- **DATA PROVIDED**
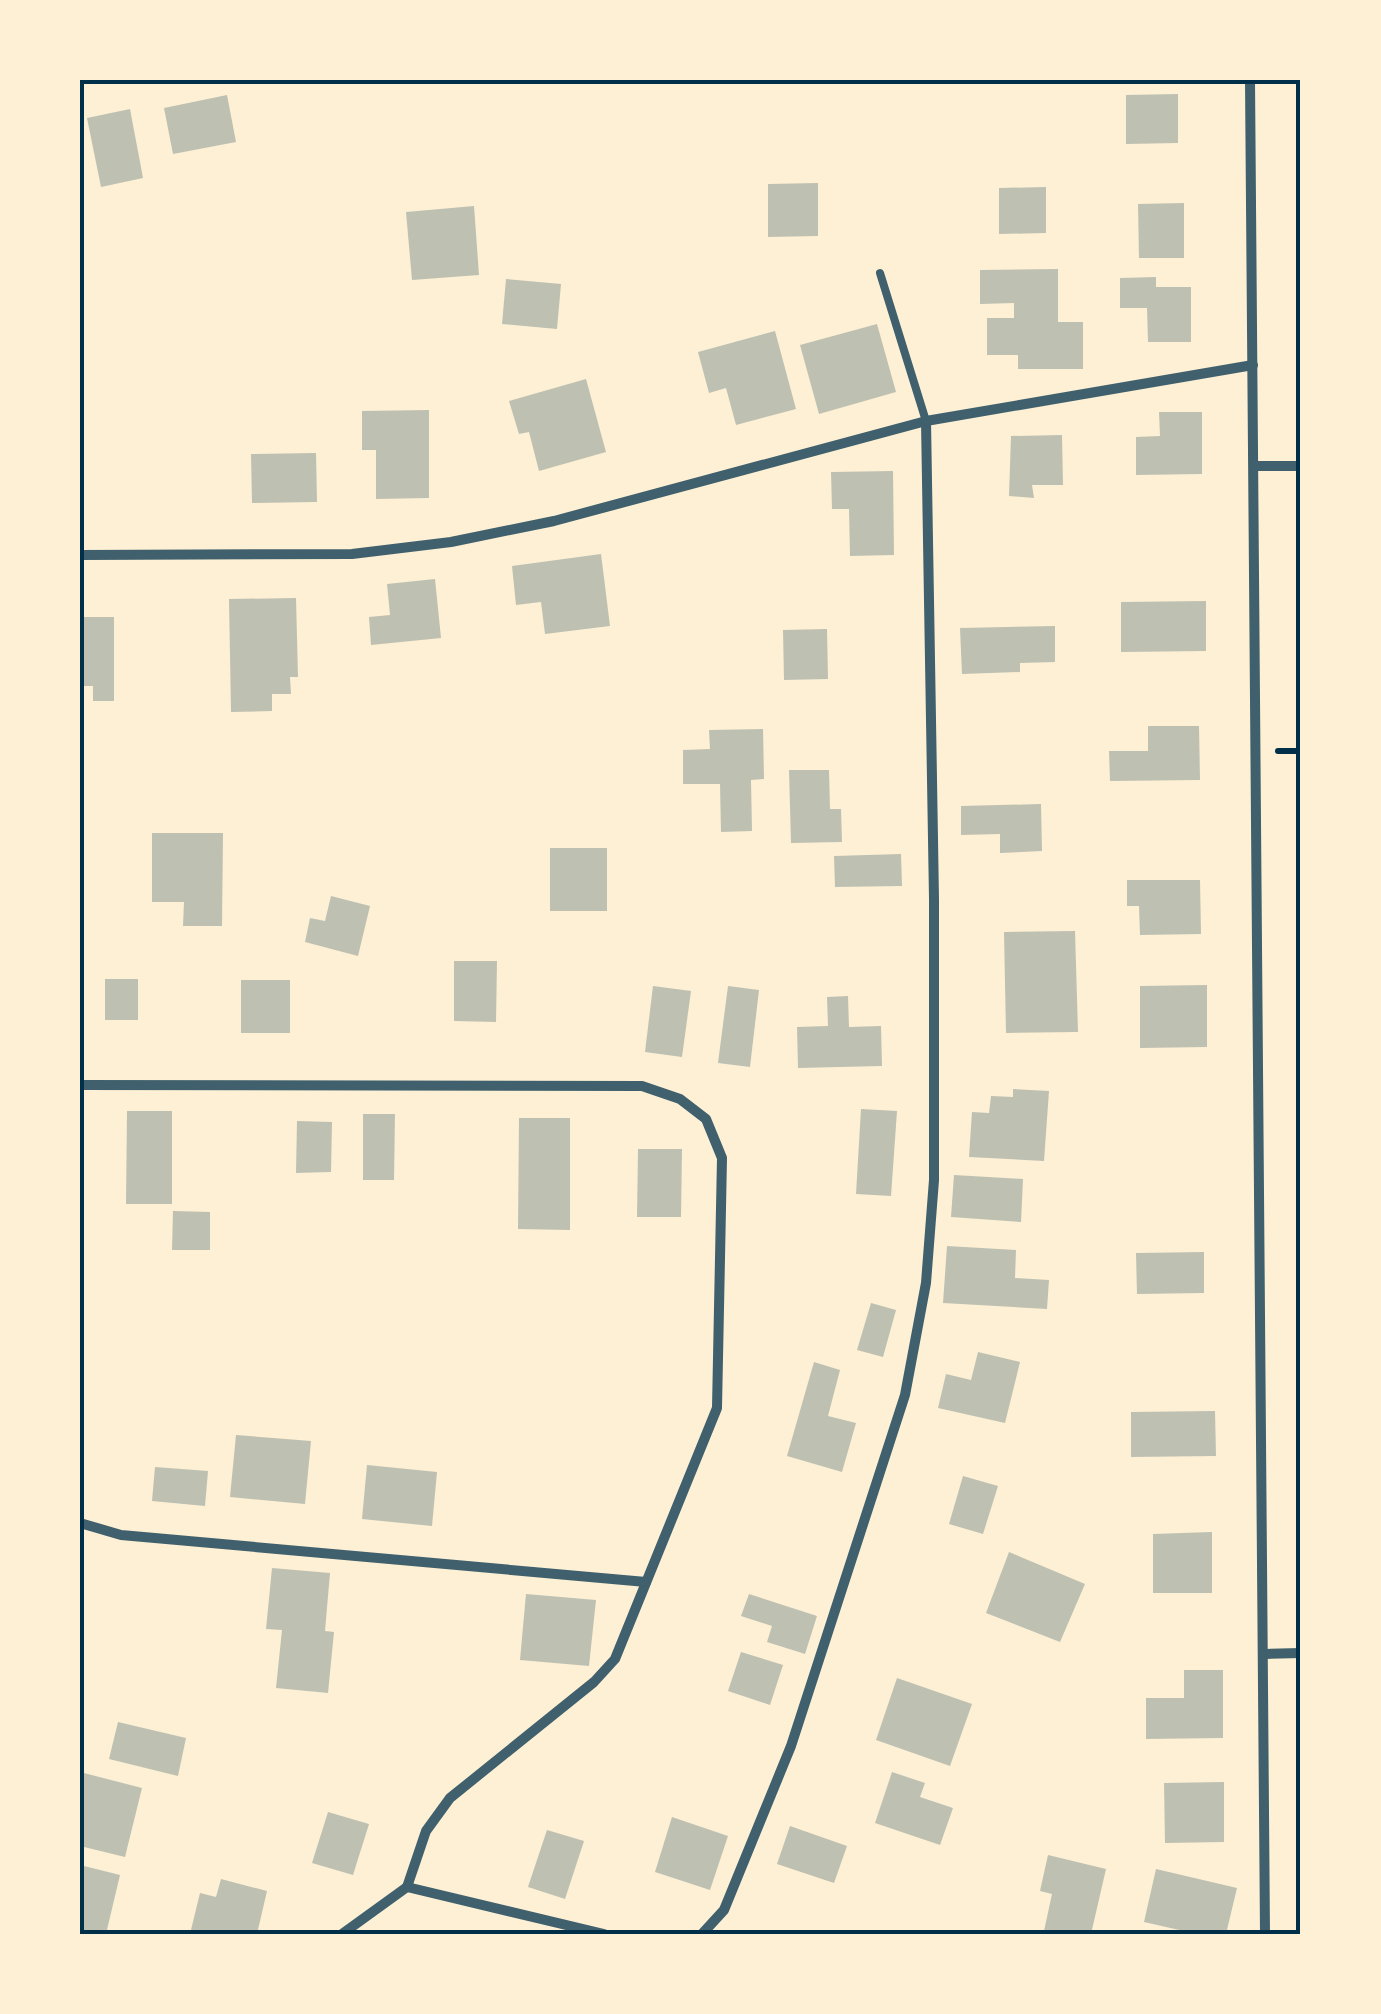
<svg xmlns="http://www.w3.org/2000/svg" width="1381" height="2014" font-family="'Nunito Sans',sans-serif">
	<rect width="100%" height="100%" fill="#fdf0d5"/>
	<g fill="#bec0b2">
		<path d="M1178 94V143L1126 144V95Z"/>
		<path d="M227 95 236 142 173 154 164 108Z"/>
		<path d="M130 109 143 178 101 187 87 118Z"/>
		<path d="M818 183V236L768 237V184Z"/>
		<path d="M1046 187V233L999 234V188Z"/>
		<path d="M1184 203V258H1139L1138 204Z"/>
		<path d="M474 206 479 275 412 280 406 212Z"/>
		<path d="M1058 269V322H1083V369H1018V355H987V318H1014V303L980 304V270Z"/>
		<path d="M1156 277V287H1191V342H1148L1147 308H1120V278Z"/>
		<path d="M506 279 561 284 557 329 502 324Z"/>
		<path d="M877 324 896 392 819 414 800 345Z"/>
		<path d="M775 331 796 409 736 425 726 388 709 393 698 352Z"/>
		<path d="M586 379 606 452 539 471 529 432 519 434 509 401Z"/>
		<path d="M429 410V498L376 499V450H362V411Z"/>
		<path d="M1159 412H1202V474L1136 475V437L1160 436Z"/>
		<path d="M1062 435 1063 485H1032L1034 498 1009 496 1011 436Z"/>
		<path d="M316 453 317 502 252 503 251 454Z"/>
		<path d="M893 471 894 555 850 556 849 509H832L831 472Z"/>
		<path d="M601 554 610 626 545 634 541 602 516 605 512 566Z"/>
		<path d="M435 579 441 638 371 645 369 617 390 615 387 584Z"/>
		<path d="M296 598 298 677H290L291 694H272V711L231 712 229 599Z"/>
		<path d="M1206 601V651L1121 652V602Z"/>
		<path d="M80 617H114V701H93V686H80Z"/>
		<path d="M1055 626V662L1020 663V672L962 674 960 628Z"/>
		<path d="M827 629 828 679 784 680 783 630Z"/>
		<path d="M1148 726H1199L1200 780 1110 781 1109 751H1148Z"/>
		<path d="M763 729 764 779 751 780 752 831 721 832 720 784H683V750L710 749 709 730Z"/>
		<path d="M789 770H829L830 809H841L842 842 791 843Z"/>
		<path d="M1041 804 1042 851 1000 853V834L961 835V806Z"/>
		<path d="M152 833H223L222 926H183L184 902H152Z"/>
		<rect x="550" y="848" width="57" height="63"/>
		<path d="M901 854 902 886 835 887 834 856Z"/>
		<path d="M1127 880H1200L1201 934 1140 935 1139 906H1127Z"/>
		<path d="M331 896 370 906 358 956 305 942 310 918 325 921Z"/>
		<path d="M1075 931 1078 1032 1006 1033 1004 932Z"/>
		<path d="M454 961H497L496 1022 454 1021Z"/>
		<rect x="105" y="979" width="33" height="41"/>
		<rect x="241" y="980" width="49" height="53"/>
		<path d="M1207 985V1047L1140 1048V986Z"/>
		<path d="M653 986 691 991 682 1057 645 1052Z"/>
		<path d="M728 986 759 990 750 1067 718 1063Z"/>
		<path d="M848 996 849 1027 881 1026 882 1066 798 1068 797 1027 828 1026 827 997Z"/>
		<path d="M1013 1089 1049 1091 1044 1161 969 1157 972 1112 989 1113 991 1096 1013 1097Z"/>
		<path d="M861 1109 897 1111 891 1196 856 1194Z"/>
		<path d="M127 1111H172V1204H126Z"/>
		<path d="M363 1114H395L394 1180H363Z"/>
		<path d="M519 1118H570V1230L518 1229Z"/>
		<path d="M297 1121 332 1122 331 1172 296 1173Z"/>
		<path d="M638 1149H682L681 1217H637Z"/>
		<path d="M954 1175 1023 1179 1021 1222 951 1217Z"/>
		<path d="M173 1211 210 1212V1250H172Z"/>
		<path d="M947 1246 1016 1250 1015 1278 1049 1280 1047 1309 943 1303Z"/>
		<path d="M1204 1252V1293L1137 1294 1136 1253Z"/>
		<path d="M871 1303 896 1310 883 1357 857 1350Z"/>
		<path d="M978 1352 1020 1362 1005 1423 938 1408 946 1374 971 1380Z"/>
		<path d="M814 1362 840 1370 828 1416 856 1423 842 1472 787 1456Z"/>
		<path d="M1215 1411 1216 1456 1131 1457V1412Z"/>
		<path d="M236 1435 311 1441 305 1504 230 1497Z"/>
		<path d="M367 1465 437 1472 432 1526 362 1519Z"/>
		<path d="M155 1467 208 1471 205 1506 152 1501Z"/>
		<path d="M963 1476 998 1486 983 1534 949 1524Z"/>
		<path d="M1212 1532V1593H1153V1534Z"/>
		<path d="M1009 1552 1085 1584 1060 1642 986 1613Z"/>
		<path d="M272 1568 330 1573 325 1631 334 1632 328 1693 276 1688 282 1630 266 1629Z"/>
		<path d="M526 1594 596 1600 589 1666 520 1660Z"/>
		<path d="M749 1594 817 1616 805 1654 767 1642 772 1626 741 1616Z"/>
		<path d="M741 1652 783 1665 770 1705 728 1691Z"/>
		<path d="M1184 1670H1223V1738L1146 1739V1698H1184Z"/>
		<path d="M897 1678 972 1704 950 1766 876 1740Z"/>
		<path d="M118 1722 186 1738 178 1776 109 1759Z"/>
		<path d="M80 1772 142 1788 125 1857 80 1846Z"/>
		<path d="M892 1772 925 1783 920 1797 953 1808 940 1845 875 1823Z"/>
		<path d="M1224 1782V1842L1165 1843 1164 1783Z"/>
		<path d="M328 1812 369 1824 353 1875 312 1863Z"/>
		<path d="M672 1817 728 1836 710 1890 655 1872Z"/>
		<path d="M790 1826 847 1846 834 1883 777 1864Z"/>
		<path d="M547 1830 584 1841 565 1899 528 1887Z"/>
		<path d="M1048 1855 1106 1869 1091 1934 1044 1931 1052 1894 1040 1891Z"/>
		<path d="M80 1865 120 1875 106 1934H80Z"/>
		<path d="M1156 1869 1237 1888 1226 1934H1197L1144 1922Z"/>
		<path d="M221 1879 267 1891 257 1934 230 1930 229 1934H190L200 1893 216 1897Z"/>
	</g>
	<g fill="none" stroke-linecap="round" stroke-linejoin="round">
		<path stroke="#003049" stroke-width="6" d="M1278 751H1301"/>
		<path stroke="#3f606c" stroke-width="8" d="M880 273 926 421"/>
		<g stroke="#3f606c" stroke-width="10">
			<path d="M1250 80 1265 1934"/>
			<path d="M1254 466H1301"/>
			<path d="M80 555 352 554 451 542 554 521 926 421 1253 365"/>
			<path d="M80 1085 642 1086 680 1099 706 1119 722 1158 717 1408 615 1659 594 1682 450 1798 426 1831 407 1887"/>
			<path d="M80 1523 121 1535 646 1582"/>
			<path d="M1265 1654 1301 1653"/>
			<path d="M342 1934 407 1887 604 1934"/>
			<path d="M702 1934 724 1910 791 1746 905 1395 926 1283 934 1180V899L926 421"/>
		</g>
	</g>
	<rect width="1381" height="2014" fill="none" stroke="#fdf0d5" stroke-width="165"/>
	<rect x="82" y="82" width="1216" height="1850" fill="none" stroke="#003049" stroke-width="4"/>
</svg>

- **THE TASK**
Exact copies of the entries above are needed, without their pictures.

- **SOLVED PROBLEM**
<svg xmlns="http://www.w3.org/2000/svg" width="1381" height="2014" font-family="'Nunito Sans',sans-serif">
	<rect width="100%" height="100%" fill="#fdf0d5"/>
	<g fill="#bec0b2">
		<path d="M1178 94V143L1126 144V95Z"/>
		<path d="M227 95 236 142 173 154 164 108Z"/>
		<path d="M130 109 143 178 101 187 87 118Z"/>
		<path d="M818 183V236L768 237V184Z"/>
		<path d="M1046 187V233L999 234V188Z"/>
		<path d="M1184 203V258H1139L1138 204Z"/>
		<path d="M474 206 479 275 412 280 406 212Z"/>
		<path d="M1058 269V322H1083V369H1018V355H987V318H1014V303L980 304V270Z"/>
		<path d="M1156 277V287H1191V342H1148L1147 308H1120V278Z"/>
		<path d="M506 279 561 284 557 329 502 324Z"/>
		<path d="M877 324 896 392 819 414 800 345Z"/>
		<path d="M775 331 796 409 736 425 726 388 709 393 698 352Z"/>
		<path d="M586 379 606 452 539 471 529 432 519 434 509 401Z"/>
		<path d="M429 410V498L376 499V450H362V411Z"/>
		<path d="M1159 412H1202V474L1136 475V437L1160 436Z"/>
		<path d="M1062 435 1063 485H1032L1034 498 1009 496 1011 436Z"/>
		<path d="M316 453 317 502 252 503 251 454Z"/>
		<path d="M893 471 894 555 850 556 849 509H832L831 472Z"/>
		<path d="M601 554 610 626 545 634 541 602 516 605 512 566Z"/>
		<path d="M435 579 441 638 371 645 369 617 390 615 387 584Z"/>
		<path d="M296 598 298 677H290L291 694H272V711L231 712 229 599Z"/>
		<path d="M1206 601V651L1121 652V602Z"/>
		<path d="M80 617H114V701H93V686H80Z"/>
		<path d="M1055 626V662L1020 663V672L962 674 960 628Z"/>
		<path d="M827 629 828 679 784 680 783 630Z"/>
		<path d="M1148 726H1199L1200 780 1110 781 1109 751H1148Z"/>
		<path d="M763 729 764 779 751 780 752 831 721 832 720 784H683V750L710 749 709 730Z"/>
		<path d="M789 770H829L830 809H841L842 842 791 843Z"/>
		<path d="M1041 804 1042 851 1000 853V834L961 835V806Z"/>
		<path d="M152 833H223L222 926H183L184 902H152Z"/>
		<rect x="550" y="848" width="57" height="63"/>
		<path d="M901 854 902 886 835 887 834 856Z"/>
		<path d="M1127 880H1200L1201 934 1140 935 1139 906H1127Z"/>
		<path d="M331 896 370 906 358 956 305 942 310 918 325 921Z"/>
		<path d="M1075 931 1078 1032 1006 1033 1004 932Z"/>
		<path d="M454 961H497L496 1022 454 1021Z"/>
		<rect x="105" y="979" width="33" height="41"/>
		<rect x="241" y="980" width="49" height="53"/>
		<path d="M1207 985V1047L1140 1048V986Z"/>
		<path d="M653 986 691 991 682 1057 645 1052Z"/>
		<path d="M728 986 759 990 750 1067 718 1063Z"/>
		<path d="M848 996 849 1027 881 1026 882 1066 798 1068 797 1027 828 1026 827 997Z"/>
		<path d="M1013 1089 1049 1091 1044 1161 969 1157 972 1112 989 1113 991 1096 1013 1097Z"/>
		<path d="M861 1109 897 1111 891 1196 856 1194Z"/>
		<path d="M127 1111H172V1204H126Z"/>
		<path d="M363 1114H395L394 1180H363Z"/>
		<path d="M519 1118H570V1230L518 1229Z"/>
		<path d="M297 1121 332 1122 331 1172 296 1173Z"/>
		<path d="M638 1149H682L681 1217H637Z"/>
		<path d="M954 1175 1023 1179 1021 1222 951 1217Z"/>
		<path d="M173 1211 210 1212V1250H172Z"/>
		<path d="M947 1246 1016 1250 1015 1278 1049 1280 1047 1309 943 1303Z"/>
		<path d="M1204 1252V1293L1137 1294 1136 1253Z"/>
		<path d="M871 1303 896 1310 883 1357 857 1350Z"/>
		<path d="M978 1352 1020 1362 1005 1423 938 1408 946 1374 971 1380Z"/>
		<path d="M814 1362 840 1370 828 1416 856 1423 842 1472 787 1456Z"/>
		<path d="M1215 1411 1216 1456 1131 1457V1412Z"/>
		<path d="M236 1435 311 1441 305 1504 230 1497Z"/>
		<path d="M367 1465 437 1472 432 1526 362 1519Z"/>
		<path d="M155 1467 208 1471 205 1506 152 1501Z"/>
		<path d="M963 1476 998 1486 983 1534 949 1524Z"/>
		<path d="M1212 1532V1593H1153V1534Z"/>
		<path d="M1009 1552 1085 1584 1060 1642 986 1613Z"/>
		<path d="M272 1568 330 1573 325 1631 334 1632 328 1693 276 1688 282 1630 266 1629Z"/>
		<path d="M526 1594 596 1600 589 1666 520 1660Z"/>
		<path d="M749 1594 817 1616 805 1654 767 1642 772 1626 741 1616Z"/>
		<path d="M741 1652 783 1665 770 1705 728 1691Z"/>
		<path d="M1184 1670H1223V1738L1146 1739V1698H1184Z"/>
		<path d="M897 1678 972 1704 950 1766 876 1740Z"/>
		<path d="M118 1722 186 1738 178 1776 109 1759Z"/>
		<path d="M80 1772 142 1788 125 1857 80 1846Z"/>
		<path d="M892 1772 925 1783 920 1797 953 1808 940 1845 875 1823Z"/>
		<path d="M1224 1782V1842L1165 1843 1164 1783Z"/>
		<path d="M328 1812 369 1824 353 1875 312 1863Z"/>
		<path d="M672 1817 728 1836 710 1890 655 1872Z"/>
		<path d="M790 1826 847 1846 834 1883 777 1864Z"/>
		<path d="M547 1830 584 1841 565 1899 528 1887Z"/>
		<path d="M1048 1855 1106 1869 1091 1934 1044 1931 1052 1894 1040 1891Z"/>
		<path d="M80 1865 120 1875 106 1934H80Z"/>
		<path d="M1156 1869 1237 1888 1226 1934H1197L1144 1922Z"/>
		<path d="M221 1879 267 1891 257 1934 230 1930 229 1934H190L200 1893 216 1897Z"/>
	</g>
	<g fill="none" stroke-linecap="round" stroke-linejoin="round">
		<path stroke="#003049" stroke-width="6" d="M1278 751H1301"/>
		<path stroke="#3f606c" stroke-width="8" d="M880 273 926 421"/>
		<g stroke="#3f606c" stroke-width="10">
			<path d="M1250 80 1265 1934"/>
			<path d="M1254 466H1301"/>
			<path d="M80 555 352 554 451 542 554 521 926 421 1253 365"/>
			<path d="M80 1085 642 1086 680 1099 706 1119 722 1158 717 1408 615 1659 594 1682 450 1798 426 1831 407 1887"/>
			<path d="M80 1523 121 1535 646 1582"/>
			<path d="M1265 1654 1301 1653"/>
			<path d="M342 1934 407 1887 604 1934"/>
			<path d="M702 1934 724 1910 791 1746 905 1395 926 1283 934 1180V899L926 421"/>
		</g>
	</g>
	<rect width="1381" height="2014" fill="none" stroke="#fdf0d5" stroke-width="165"/>
	<rect x="82" y="82" width="1216" height="1850" fill="none" stroke="#003049" stroke-width="4"/>
</svg>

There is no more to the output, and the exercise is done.